Four people that I am tagging:
1. Ondra
2. Tovah
3. Shmil
4. Aviad

CS Jack Stack

As my readers know, my brother works at Ceska Sporitelna bank. The CEO of the bank, Jack Stack, is leaving his possition. After having lived in the country for 10 years, he is returning back to The U.S. During the time he worked in Prague he became very well known for being a very tough bussinesman. However, everybody knows him also for his sense of humor. True to his reputation, he decided to say goodbye to his company by creating this remake of Sting´s "I´ll be watching you." It made the headlines in the country. And it well deserves the attention it received.

Tuesday, July 31, 2007

Back from Israel

I am back from Israel - I didn´t post anything during the time I was there mainly due to the poor internet connection. Sorry :-)

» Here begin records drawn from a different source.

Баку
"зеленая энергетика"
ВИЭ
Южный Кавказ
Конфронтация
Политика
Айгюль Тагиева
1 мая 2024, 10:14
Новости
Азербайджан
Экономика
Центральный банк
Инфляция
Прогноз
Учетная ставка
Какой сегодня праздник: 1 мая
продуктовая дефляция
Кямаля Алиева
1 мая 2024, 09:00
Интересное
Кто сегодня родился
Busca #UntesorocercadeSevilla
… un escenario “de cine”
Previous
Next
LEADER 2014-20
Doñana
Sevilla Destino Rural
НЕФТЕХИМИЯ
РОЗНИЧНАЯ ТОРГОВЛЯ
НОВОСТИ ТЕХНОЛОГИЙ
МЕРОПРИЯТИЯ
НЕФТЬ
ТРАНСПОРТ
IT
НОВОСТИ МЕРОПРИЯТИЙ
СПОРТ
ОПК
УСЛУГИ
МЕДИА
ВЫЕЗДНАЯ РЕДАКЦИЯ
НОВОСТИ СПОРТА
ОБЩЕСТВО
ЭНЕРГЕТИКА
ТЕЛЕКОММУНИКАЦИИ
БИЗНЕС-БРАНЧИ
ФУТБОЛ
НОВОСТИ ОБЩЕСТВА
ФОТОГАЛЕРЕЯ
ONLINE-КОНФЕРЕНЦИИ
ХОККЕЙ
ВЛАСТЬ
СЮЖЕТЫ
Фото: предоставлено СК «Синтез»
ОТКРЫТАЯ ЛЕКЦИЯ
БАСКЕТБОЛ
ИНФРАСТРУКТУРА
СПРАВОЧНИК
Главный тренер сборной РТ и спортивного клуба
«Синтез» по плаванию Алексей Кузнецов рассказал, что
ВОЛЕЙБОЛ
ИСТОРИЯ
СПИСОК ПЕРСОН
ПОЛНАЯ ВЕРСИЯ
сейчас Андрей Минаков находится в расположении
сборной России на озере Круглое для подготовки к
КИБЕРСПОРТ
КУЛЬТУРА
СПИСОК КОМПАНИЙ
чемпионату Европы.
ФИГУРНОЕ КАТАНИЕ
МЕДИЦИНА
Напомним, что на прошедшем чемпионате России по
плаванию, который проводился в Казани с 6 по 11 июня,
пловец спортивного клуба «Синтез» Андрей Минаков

Well, I am starting to make a very bad blogger. Israel was colorful - hot, full of friends, in many ways reassuring and naturally also anoying in many others. I spent the first 2 weeks in the Conservative Yeshiva. I decided to take mainly ulpan classes with my old teacher Meira, which was a true delight. I also liked the advanced halachah class tought by Shlomo Zacharow. The yeshiva was a bit of a surprise to me - it was very different from the year program I took part at a year ago, but I still enjoyed it. On the 3rd week I took a course for techers of Hebrew in Ramat Rachel and during the remaining time I visited my friend Ram in Hebron, spend some time with my friends Hana and Ruven and their kids and rested a bit. It all seems a bit distant now as I quickly returned to my Prague life after I had gotten back. So let me just say - I really enjoyed Israel, but I will not write about it as I didnt manage to write about it when I was there and now it seems too silly.

The good news is I bought my sukah today (yey!) and on the top of that I bought also a brand new olive tree. Yes, I admit it is a bit weird in Central Europe. But I saw it in the shop where I bought the sukah and I could not resist buying it. It comes from Germany (believe it or not). We shall see how long it lasts on my windy terrace.